Needless to say, Schnauss and Peters’ choice of song-titles can’t really be at fault on Underrated Silence, not when the more popular (and irresponsibly tossed-off) accusation of “sonic wallpaper” seems applicable. And let’s face it, Ulrich fans: although 2007’s Goodbye found Schnauss’ trademarked shoegaze-fueled songcraft striving for new levels of crossover potential (StarsMedusa), it veered just as often toward a beatless, sterile ambience (Einfeld). Marking the collaborative spirit of Mark Peters – bassist, keyboardist and guitarist of The Engineers – doesn’t deter Underrated Silence from grasping after the latter approach, one that largely shuns the gear-shifts that made Schnauss’ early work so exciting. In effect, the listener’s wading period, whereby one treads through the more atmospheric end of Schnauss’ style, might encourage the impatient among us to toss up the “sonic wallpaper” defense. Not even staunch admirers of this project would blame them; my Montreal-based friend and I – both longtime fans of the Kiel, Germany native – couldn’t pinpoint at the time why we were joking about a song-title like Amoxicillin but it’s plausibly because the composition itself offers so few contagious ingredients. 
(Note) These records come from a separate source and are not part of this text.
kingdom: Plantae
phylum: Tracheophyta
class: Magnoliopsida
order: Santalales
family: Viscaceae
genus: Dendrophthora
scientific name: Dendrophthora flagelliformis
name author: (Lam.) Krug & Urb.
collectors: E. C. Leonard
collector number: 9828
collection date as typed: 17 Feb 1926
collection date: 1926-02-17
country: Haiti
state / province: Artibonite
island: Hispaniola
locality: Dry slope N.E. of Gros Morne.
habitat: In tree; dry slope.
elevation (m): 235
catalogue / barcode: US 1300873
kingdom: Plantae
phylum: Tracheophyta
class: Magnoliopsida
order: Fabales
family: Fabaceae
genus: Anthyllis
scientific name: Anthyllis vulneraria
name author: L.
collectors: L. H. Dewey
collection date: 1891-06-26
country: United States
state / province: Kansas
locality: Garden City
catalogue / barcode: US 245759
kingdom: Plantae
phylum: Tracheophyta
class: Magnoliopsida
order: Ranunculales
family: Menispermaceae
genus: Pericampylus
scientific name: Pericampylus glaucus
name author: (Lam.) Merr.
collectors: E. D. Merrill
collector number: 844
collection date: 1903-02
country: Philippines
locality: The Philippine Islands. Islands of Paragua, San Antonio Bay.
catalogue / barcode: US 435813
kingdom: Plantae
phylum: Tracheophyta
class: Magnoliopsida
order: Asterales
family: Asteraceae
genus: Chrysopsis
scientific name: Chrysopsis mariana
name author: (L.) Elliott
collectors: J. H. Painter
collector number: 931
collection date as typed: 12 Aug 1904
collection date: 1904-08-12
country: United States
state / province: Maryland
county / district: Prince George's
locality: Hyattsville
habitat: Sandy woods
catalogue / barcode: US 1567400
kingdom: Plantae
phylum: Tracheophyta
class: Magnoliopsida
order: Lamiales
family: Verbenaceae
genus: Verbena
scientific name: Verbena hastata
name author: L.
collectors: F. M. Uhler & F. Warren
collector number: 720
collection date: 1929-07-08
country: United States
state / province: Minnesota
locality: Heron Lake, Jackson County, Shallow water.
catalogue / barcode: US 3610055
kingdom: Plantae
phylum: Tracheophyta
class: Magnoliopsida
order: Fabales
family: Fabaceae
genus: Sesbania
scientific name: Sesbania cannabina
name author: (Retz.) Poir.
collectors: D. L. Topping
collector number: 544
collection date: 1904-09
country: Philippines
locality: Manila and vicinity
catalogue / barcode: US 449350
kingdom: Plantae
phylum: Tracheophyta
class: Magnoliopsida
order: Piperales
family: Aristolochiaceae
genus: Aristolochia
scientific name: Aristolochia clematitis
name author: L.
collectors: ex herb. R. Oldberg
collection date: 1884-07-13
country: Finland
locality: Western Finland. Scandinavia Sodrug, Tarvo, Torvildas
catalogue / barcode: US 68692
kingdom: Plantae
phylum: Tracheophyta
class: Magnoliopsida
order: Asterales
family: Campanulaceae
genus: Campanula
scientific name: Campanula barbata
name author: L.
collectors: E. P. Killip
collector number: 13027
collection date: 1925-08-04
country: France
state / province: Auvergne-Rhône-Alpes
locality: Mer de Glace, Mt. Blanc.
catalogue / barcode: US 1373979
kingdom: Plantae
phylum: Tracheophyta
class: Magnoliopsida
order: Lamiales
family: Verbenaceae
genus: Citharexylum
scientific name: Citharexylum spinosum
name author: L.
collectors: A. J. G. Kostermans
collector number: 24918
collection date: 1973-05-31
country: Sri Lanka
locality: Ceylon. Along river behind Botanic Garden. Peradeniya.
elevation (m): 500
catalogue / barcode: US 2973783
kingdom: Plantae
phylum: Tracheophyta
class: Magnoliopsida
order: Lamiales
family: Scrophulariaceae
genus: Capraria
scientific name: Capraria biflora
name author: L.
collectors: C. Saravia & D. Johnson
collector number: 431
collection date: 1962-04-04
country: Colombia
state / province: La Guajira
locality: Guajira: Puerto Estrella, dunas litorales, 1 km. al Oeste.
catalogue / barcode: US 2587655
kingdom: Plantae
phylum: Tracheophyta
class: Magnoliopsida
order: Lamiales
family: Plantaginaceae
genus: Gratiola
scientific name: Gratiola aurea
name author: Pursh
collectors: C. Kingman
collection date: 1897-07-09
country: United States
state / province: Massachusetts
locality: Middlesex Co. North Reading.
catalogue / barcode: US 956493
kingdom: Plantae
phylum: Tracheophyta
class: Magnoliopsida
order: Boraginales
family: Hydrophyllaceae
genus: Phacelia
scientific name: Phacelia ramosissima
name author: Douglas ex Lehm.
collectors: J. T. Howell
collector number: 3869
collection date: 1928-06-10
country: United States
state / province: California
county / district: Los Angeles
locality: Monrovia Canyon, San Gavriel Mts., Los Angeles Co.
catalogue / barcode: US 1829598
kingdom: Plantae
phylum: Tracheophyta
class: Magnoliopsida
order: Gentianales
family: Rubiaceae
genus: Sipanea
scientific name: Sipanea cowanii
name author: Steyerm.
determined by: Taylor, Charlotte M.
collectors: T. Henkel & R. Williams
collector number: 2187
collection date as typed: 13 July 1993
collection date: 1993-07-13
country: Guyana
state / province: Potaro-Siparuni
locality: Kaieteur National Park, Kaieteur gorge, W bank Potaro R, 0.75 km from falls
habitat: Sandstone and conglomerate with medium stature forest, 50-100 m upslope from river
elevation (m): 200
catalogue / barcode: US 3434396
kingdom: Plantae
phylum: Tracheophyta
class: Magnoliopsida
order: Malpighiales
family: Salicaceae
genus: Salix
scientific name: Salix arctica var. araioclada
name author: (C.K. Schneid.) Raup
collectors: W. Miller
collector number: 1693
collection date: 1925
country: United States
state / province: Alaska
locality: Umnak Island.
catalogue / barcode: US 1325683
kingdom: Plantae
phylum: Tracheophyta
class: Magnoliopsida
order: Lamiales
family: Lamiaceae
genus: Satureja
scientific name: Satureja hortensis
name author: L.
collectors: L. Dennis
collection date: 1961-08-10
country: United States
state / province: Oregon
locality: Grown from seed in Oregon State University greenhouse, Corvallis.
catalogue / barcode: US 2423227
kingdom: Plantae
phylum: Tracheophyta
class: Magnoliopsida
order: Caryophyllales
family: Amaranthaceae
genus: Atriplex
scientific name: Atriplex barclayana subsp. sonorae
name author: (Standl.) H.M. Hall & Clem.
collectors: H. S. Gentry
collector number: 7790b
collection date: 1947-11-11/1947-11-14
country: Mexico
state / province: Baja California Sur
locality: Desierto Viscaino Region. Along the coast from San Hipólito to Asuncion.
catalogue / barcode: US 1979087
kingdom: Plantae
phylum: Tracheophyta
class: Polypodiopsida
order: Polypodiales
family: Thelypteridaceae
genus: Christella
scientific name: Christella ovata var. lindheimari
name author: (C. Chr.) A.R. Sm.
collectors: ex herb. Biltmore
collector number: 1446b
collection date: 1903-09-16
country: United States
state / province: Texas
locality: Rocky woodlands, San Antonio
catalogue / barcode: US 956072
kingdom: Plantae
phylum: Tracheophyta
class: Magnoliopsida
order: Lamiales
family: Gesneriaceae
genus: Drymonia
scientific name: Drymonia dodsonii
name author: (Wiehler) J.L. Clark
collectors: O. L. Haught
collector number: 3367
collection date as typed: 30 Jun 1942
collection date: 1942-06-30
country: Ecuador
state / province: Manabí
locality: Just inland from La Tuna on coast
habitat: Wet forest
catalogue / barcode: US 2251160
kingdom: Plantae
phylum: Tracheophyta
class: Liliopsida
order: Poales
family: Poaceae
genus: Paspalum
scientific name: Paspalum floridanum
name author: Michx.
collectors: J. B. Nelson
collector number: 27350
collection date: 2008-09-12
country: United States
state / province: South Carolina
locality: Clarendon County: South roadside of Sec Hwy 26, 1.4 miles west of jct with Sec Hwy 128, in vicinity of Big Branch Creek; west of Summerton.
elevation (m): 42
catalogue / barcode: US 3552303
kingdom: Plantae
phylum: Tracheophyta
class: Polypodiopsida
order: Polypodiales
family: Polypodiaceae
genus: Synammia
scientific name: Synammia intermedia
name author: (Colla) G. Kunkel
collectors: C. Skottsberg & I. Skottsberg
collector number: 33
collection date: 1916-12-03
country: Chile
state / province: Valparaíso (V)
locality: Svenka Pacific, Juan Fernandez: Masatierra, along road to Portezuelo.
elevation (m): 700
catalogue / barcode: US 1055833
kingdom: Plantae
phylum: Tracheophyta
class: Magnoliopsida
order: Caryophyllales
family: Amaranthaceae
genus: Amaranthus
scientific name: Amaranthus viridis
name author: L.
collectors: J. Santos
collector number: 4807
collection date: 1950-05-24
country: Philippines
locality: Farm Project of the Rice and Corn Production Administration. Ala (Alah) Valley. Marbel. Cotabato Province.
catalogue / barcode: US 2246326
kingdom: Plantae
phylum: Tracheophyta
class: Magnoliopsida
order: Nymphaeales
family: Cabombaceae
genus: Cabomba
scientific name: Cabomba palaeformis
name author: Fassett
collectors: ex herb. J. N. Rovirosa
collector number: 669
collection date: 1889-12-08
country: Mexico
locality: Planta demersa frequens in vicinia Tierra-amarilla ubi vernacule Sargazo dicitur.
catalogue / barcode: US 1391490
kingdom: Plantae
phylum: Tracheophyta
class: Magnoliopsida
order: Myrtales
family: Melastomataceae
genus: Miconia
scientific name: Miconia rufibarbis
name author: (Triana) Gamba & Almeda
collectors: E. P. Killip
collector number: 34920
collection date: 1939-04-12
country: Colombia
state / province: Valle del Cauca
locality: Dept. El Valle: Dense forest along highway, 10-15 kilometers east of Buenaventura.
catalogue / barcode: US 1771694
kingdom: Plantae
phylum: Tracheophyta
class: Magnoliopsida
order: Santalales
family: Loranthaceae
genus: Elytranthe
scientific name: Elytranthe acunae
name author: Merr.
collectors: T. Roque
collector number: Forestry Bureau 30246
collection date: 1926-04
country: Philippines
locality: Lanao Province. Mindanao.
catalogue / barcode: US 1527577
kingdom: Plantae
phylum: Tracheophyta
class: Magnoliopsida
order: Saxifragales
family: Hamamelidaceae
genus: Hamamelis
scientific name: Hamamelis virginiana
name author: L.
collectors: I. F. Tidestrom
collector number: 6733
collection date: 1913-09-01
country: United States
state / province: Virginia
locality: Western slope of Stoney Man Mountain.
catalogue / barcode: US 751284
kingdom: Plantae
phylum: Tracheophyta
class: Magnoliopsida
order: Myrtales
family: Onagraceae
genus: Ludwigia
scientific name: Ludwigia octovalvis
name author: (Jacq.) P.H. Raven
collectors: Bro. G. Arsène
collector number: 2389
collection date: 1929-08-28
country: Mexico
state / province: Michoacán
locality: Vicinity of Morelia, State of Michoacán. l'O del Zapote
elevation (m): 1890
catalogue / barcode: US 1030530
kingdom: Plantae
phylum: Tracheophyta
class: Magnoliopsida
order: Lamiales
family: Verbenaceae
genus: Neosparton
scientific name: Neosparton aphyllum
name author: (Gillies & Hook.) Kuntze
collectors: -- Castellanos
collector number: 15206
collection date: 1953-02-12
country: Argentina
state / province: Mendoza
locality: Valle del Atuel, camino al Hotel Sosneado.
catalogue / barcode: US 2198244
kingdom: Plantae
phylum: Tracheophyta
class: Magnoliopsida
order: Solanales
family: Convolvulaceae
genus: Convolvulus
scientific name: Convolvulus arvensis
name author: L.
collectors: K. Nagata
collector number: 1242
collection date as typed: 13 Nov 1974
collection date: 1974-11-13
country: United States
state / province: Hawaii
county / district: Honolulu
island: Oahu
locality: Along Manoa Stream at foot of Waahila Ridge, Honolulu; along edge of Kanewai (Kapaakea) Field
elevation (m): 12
If listeners forget the hype implicated in the four years since Goodbye, forget the fruits of Schnauss/Peters’ earlier partnership on Engineers’ In Praise Of More, and treat Underrated Silence as a joint experiment, they’ll uncover a surprisingly enjoyable detour. Once acclimatized to its mellow focus, tracks such as Rosen Im Asphalt and The Messiah Is Falling even unveil terse undercurrents of drama to deepen otherwise ear-pleasing synth work-outs. It remains a pretty transient collection – like their curious titles, these tracks feel beamed in from planets entirely remote from one another – but Schnauss’ sheen unifies it as, bare minimum, a pleasant journey through the haze. Just don’t expect to see anything too clearly.